To make up for the bad question, she inched closer and murmured sexy jokes about body doubles into his ear. After a few jokes, he walked out of the bedroom and then came back wearing oven mitts. He clamped them around her breasts, red paws, like he was taking something from the oven. The pressure hurt a bit, but because it seemed to be an absolving gesture, she said nothing.
§
In the waiting room, her pen came down. YES.
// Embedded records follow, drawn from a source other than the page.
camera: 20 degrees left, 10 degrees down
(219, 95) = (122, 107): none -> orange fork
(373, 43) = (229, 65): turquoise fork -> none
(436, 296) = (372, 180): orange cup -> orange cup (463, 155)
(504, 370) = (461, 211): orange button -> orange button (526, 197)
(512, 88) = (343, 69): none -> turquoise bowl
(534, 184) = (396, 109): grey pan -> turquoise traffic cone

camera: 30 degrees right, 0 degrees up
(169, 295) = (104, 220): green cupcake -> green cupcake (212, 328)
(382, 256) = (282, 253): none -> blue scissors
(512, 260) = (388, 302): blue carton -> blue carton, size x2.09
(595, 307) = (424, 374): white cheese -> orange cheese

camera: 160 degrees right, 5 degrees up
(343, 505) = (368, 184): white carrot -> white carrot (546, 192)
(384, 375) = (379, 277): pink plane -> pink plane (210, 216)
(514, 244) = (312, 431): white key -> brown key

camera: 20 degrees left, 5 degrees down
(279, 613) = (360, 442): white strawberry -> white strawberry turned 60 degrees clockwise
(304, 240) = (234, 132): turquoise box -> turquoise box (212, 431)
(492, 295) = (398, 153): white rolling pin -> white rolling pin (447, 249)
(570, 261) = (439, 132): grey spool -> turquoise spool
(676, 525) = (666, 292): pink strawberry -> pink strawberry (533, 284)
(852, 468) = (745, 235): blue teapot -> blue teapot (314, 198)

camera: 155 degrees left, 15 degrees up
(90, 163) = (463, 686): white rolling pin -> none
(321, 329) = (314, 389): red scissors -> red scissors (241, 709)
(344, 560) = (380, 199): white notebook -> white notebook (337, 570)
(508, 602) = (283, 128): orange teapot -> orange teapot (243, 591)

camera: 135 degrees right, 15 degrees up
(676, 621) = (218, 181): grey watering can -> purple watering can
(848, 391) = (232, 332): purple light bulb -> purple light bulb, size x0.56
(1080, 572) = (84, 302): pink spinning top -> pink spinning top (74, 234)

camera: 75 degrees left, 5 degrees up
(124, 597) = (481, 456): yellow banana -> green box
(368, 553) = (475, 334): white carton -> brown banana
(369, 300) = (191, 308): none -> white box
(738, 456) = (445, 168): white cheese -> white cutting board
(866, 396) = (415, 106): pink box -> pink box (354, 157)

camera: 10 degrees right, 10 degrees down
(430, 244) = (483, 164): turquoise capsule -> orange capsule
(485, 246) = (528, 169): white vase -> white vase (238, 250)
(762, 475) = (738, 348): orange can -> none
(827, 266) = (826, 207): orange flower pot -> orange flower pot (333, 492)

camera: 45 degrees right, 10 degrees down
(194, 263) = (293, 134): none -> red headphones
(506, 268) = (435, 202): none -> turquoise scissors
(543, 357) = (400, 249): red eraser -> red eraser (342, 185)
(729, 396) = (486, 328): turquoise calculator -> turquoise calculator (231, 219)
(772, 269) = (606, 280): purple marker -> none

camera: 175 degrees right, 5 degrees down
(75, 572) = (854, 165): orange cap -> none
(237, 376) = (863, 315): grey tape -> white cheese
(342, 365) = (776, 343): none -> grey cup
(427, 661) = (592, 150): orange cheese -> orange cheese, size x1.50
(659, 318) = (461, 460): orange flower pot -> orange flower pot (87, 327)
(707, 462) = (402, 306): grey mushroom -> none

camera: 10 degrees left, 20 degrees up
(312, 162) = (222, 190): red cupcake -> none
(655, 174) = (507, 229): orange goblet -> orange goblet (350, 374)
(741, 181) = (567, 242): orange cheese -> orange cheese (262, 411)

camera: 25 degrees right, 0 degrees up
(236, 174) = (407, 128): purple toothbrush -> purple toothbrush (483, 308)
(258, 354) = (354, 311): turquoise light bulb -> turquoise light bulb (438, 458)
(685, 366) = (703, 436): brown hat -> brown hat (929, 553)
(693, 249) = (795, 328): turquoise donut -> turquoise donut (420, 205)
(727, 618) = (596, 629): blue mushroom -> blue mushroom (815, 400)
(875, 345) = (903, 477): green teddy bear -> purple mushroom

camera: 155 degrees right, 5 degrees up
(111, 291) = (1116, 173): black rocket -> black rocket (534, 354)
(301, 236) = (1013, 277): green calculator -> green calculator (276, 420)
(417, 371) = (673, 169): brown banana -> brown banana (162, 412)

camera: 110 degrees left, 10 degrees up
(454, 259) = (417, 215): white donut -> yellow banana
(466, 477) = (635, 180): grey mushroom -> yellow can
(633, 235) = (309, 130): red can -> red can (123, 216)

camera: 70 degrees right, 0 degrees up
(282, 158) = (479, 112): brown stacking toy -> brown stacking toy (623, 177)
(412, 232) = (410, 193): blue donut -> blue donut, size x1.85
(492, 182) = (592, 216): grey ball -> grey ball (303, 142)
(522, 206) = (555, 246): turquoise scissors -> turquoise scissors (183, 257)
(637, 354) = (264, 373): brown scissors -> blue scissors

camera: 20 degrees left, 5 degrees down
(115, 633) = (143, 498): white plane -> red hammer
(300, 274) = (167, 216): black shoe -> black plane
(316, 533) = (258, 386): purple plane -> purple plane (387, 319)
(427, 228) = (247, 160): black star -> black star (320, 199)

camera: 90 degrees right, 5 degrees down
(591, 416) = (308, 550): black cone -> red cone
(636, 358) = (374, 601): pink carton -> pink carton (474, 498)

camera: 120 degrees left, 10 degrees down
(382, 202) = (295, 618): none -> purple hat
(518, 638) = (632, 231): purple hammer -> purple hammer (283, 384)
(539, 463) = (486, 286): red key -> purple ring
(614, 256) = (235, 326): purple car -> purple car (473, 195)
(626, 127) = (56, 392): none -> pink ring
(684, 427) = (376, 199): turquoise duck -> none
“Hmmm,” the doctor says, the very first thing when he walks into the exam room. He looks young. He looks like he has just finished pledging a frat, as if he has just returned from doing humorless, humiliating things. He smooths his hair back. “One form here says you aren’t concerned about STDs, but on this piece of paper, here, it says that you are.”
“I guess I wasn’t sure.”
“Not sure?”
“When I read the question again, it seemed to ask if I was concerned about their... existence. Like, concerned that they exist in the world. And I am. Gun violence, STDs, the opioid crisis. They are all, you know... as it were... great public health risks.”
“Would you like to get tested for this particular public health risk today?”